或许他会在挂着自己作品的房间里醒来,父亲在书房,母亲和阿姨聊天,方明从在楼下对着他的窗子喊他下来打羽毛球。
如果真的要死,死在土地里,灵魂会回到家乡吗?
他抱着眼神迷离、神志不清的沈澜在这曼陀罗香四溢的诡异夜间林中行走,他们要回家了。
“外面很危险,”他对沈澜道,“以后要听话。”
沈澜抱紧了怀里的背包,呆滞地看着男人夜色下幽绿的瞳仁。
他笑了,看着他的眼睛笑了。
男人停下脚步,他不知道为什么沈澜会笑,但他很开心,因为沈澜很开心。
沈澜伸出手轻抚他的眼睫,喃喃道:“可以回家了。”
男人低下头,贪婪地吸食他的气味,他希望自己身上有他的气味,也希望自己的气味留在他身上。
“我们回家。”
男人熟练地褪下沈澜的衣服,为他擦拭,为他包扎。
沈澜喉咙难受得紧,周身都如架了锅炉般燥热,小猫似的哼唧了几声:“水……水。”
发出这个音节费了他不少心力。他让沈澜靠着自己,看着他饥渴地吞咽甘霖。
他在沈澜身上嗅到了一丝与平常不同的味道,许是吸食了太多曼陀罗花香的缘故。他知道这意味着什么。

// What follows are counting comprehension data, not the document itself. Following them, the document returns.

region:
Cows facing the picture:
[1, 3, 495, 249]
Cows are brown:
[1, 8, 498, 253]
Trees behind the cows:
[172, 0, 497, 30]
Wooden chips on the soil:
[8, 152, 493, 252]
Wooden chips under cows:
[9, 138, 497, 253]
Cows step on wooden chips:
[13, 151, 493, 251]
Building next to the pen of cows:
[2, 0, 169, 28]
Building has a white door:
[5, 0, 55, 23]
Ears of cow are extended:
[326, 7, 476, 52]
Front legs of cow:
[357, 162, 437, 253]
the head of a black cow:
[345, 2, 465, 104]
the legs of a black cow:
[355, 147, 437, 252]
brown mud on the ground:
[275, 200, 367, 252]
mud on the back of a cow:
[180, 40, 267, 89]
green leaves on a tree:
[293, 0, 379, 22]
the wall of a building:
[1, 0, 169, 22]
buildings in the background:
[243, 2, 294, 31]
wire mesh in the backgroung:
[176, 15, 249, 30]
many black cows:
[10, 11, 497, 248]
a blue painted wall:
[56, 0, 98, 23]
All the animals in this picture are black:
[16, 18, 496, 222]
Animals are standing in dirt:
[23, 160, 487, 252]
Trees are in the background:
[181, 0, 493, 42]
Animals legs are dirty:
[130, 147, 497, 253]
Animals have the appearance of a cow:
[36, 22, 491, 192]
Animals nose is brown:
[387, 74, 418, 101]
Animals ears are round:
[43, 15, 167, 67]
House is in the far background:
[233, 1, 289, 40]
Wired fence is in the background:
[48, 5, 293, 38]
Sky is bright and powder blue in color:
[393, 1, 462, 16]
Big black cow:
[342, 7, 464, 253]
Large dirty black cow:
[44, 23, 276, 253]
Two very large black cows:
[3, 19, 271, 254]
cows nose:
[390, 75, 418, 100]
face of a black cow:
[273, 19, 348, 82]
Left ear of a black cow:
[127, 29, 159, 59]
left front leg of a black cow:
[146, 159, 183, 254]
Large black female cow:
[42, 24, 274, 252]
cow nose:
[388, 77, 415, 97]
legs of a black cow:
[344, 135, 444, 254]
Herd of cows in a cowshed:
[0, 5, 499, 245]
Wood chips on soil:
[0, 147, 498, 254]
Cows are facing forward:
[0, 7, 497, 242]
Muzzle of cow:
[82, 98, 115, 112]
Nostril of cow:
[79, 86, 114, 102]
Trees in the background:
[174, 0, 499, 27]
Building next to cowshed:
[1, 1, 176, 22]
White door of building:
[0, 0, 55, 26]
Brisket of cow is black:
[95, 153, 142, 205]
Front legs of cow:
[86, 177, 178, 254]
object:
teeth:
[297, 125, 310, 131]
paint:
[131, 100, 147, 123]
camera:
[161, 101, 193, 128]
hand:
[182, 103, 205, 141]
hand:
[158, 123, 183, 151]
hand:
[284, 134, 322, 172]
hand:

曼陀罗花,危险的迷药。和杀人藤结合,成了夜间雨林嗜血诡谈。
曼陀罗花有许多种类,颜色繁多。他见过的有白色、黄色,还有淡淡的粉紫色。蛇类的蛇信子能像飞蛾的口器一样吸食道花蜜。
他想靠近那粉紫色的花朵,轻吻花瓣,再伸出舌头探索花心,惹得到处都是他的津液,才能尝到那一丝香甜的蜜水。
他抬起头擦拭嘴角蜜汁,迫不及待想研磨这花材,让香气更加浓郁。他晃晃悠悠对上沈澜染上红晕的脸,俯身压了下去。
昏迷之人似乎察觉到了身体的怪异,手臂肌肉条件反射般紧绷,随之勾住身上之人的脖子,微微仰起头颅,发出轻哼。
脆弱白皙的脖颈尽收眼底,加之氤氲在碎骨之上的大片红晕。他吞咽口水,被引诱着靠近,紧接着不可控制的轻咬下去。
沈澜的呻-吟声伴随着水声回荡在房间里。
“你就是我的曼陀罗,靠近你就会神志不清。”这是蛇的天性,靠近配偶,和配偶缠绵。
他用鼻尖下巴一点点蹭着沈澜的身体,留下自己的气味。沈澜吃痛,蜷缩一团,却依旧躲不开他的攻势,他的指甲深深嵌入那人后背,似乎在宣泄不满。
“好幸福,好开心。”他抱着沈澜,决定一辈子也不要离开他。